C'est en mai 1921 qu'aura lieu la remise officielle de l'étoile à cinq rayons doubles, émaillée de blanc, surmontée d'une couronne de chêne et de laurier, avec la devise " Honneur et Patrie " inscrite au revers. 

Cet extrait du journal L'Egalité de Roubaix Tourcoing, daté du 21 février 1921, nous apprend que c'est principalement pour un fait d'armes survenu au tunnel de Tavannes à Verdun en août 1916. On sait que Gabriel Pagnerre venait de changer d'arme pour passer, sur sa demande, du 8ème régiment d'infanterie (basé sur le secteur de Dunkerque) au 1er régiment de génie (situé sur le front à Verdun). Le tunnel de Tavannes a été le siège d'une terrible catastrophe, le 4 septembre 1916, avec le décès de plus d'un millier de soldats pris au piège d'une explosion accidentelle. Cet événement a été longtemps occulté pour des raisons stratégiques.

Voir, en cliquant ici, les pages consacrées au parcours de Gabriel Pagnerre durant le premier conflit mondial, dans la brochure " Le centenaire de la guerre 1914-1918 à Mons-en-Barœul "
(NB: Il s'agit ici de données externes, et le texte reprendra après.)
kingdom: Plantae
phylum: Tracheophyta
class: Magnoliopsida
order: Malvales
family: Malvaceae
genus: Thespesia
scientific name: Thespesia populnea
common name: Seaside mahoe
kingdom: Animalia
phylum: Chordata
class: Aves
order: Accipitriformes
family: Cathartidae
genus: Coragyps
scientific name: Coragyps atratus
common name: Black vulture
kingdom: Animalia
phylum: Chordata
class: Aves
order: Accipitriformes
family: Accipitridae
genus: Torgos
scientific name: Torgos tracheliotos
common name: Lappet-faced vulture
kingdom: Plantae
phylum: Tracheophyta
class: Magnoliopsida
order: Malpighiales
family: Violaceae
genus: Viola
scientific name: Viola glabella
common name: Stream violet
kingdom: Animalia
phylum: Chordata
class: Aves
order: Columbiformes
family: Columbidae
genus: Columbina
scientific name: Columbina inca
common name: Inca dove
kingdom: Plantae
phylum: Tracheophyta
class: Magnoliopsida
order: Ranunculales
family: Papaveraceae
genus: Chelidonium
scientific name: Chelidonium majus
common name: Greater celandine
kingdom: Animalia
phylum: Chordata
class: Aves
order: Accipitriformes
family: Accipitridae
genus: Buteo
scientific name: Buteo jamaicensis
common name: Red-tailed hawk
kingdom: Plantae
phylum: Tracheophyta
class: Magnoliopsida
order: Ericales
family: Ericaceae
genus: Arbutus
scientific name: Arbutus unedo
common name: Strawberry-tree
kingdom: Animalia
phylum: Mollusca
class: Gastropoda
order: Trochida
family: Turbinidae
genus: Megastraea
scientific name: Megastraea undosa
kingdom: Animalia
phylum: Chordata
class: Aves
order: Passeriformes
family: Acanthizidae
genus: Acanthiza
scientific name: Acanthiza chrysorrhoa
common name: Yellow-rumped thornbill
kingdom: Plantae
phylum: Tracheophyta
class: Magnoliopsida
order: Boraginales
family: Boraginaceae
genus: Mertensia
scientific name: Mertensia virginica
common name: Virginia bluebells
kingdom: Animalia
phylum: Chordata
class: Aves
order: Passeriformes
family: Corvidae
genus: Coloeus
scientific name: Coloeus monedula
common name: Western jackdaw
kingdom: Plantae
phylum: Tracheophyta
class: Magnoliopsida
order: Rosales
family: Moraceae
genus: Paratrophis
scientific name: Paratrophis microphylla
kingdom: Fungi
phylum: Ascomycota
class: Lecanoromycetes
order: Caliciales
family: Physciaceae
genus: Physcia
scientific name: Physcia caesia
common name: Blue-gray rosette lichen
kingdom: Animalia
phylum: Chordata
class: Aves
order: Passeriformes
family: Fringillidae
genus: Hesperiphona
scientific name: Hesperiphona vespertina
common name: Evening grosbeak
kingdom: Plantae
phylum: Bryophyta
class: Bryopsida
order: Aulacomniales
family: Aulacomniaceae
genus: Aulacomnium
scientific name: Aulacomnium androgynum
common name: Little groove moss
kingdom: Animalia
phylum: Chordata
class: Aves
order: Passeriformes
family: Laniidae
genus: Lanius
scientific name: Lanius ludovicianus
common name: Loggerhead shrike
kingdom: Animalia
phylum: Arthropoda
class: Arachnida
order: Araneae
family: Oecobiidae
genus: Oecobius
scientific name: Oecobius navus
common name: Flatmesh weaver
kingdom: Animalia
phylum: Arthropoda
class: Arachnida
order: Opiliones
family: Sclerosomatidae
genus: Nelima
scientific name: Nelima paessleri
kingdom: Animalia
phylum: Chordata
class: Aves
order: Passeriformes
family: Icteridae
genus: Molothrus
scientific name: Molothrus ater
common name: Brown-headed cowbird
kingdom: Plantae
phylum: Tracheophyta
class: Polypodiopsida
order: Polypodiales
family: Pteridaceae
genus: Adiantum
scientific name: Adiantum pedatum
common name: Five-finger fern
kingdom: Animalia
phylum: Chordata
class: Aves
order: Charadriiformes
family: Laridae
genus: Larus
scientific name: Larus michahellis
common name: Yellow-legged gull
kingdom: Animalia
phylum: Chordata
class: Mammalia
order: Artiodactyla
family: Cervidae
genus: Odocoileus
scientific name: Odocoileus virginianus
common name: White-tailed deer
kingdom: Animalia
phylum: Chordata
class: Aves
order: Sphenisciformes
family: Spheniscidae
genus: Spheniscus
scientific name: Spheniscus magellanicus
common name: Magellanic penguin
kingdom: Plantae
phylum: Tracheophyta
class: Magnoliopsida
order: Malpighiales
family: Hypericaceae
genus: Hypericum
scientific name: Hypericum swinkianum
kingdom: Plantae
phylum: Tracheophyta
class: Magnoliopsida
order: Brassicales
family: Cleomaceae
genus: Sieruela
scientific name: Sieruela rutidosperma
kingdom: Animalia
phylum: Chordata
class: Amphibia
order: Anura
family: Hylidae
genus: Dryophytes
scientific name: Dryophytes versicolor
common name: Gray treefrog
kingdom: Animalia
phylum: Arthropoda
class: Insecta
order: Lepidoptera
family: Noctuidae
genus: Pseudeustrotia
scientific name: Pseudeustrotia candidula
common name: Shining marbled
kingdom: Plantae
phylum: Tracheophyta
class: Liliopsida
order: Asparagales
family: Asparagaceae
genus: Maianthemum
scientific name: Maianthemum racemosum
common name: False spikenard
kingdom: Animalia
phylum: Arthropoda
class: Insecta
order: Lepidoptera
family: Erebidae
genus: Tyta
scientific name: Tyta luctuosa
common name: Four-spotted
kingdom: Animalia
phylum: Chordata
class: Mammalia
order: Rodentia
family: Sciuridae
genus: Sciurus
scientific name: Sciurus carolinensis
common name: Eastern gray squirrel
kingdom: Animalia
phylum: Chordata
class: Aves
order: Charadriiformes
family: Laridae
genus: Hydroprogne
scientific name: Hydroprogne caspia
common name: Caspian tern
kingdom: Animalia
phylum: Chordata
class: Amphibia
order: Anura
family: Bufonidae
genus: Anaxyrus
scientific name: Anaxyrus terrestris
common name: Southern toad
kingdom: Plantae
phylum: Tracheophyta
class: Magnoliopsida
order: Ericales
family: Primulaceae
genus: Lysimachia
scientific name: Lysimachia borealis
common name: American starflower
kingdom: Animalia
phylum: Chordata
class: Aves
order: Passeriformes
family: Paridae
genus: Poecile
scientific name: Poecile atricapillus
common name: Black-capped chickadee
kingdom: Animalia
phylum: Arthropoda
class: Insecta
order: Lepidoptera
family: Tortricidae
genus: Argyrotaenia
Gabriel Pagnerre signe le récépissé le 8 mai 1921


Le procès verbal date d'un an plus tôt, du 8 mai 1920


Les différentes pièces rassemblées par Gabriel Pagnerre pour constituer le dossier sont archivées dans la base Léonore, comme son extrait de casier judiciaire du 23 décembre 1920.


La fiche de renseignements du 8 janvier 1921 avec les différents grades (agrandissement ci-dessous)



Rang du 20 juin 1920 et décret du 19 février 1921, avec l'indication ne pas remplacer à la vacance.


Le décret de nomination au grade de Chevalier de la Légion d'Honneur du 19 février 1921


Gabriel Pagnerre joint également un extrait de son acte de naissance du 16 mars 1921


Le 29 avril 1921 Gabriel Pagnerre s'acquitte des droits pour un montant de 56,40 francs.


Transmission des pièces par Gabriel Pagnerre le 30 avril 1921. Cette lettre porte une rare entête avec la double adresse à Mons-en-Barœul et Lille. A remarquer qu'il fait déjà figurer La Croix de la Légion d'Honneur à côté de son nom au milieu des 2 autres médailles déjà obtenues, la Croix de Guerre et la médaille du combattant.


Le récépissé de décoration du 8 mai 1921


Le récépissé de brevet signé le 19 juin avec un tampon du 20 juin 1921.


Gabriel Pagnerre fait figurer La Croix de la Légion d'Honneur dans son entête entre La Croix de Guerre et la médaille du combattant.